On arrival in Algiers we were transferred about 300 miles to a transit camp in a coastal town called Bone (now Annabal) where facilities were fairly primitive. We slept in the open under mosquito nets and there were communal latrines comprising a plank with 4 holes in it laid across a trench.
There was plenty of action in the desert and some pretty tough days in harsh conditions, often under attack from the air. One of our duties was to track down and apprehend deserters who would disappear into the desert and live with nomadic tribes. On one occasion we found five deserters and had to arrest them and send them for Court Marshall. We were also deployed as guards on convoys of lorries taking German POWs to prison camps in the desert.
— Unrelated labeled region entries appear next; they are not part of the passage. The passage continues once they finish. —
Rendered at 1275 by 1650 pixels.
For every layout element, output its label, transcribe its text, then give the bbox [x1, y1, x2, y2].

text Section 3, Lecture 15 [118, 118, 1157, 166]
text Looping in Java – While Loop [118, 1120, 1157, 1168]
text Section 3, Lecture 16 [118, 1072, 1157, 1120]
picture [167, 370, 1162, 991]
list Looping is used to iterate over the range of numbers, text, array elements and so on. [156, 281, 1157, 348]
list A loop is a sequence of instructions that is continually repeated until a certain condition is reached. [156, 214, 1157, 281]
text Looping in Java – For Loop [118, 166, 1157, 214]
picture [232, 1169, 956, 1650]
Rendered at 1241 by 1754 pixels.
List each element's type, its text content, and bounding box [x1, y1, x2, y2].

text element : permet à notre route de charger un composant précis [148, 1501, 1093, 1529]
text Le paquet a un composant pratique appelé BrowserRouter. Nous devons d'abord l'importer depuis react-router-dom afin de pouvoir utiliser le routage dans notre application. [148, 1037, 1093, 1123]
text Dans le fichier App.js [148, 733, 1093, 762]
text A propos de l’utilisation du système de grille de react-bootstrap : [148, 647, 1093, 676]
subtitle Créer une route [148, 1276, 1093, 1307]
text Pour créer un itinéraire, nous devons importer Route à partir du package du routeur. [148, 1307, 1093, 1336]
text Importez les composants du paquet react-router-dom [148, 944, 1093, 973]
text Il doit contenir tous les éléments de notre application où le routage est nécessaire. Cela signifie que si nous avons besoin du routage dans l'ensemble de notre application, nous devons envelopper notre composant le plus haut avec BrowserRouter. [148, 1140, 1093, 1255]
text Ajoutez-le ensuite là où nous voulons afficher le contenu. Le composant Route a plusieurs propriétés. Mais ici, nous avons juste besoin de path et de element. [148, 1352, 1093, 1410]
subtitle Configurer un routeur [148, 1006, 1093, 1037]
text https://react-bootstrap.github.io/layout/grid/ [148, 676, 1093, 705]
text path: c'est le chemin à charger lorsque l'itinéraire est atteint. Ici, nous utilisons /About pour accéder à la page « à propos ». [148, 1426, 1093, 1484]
On one occasion the lorry that I was guarding included Max Schmeling, the world heavyweight boxing champion. He was a lovely man and would even hold my rifle and help me climb up if I was struggling to get onto the lorry! One of our highlights was a visit by Winston Churchill who, as Prime Minister, was visiting the troops and addressed our platoon. We also saw Vera Lynn sing when she came with ENSA to perform in the desert.
After seeing action in North Africa we were shipped to Italy and followed the allied advance as it moved Northwards, first to Naples and then on to Rome after it had been liberated, where we were blessed by the Pope.
We were there on the day war ended and some weeks later were sent home by train, a journey which took three days to complete.
I kept in touch with Ivy throughout my time away via censored letters and postcards and we became engaged whilst I was in Italy. I returned to Halesworth to find that my Mother was very unwell and Ivy came to stay with us to help care for her until she passed away early in 1946. We then began to plan for our wedding which took place in Iver Parish Church on 21st December that year, at the start of the harshest winter in more than 300 years. It was so cold that the wedding photos had to be re-posed in a studio some weeks later and we had to walk the last few miles to our wedding night destination because the trains had stopped running. We set up home in Iver and lived there for the whole of our married life. Ivy bore us a son who we named Michael and I have two grandchildren and two great grandchildren.
Most of my working life was spent as a Progress Chaser in a number of different companies including Langley Alloys, EMI Records and Drayton Controls who manufacture central heating equipment. Before that I worked as a shunter engine driver at Iver station for several years and ran the railway man’s bar on Paddington station for a while, returning to Iver on the milk train in the early hours of the morning. As well as my day job, I worked as an evening barman for many years in local pubs. They were in close proximity to Pinewood Studios which meant that I often served celebrities such as John Mills and the cricketer Denis Compton.
Sadly, my dear wife Ivy passed away on 13th September 2016, just three months short of our 70th wedding anniversary. I now live with my son and his wife in Woodley and it is nice to be with my family. Since coming to Woodley I have had the privilege of meeting Theresa May twice at tea parties and she has spoken to me and shaken my hand. I don't know of many people who have been lucky enough to meet two Prime Ministers.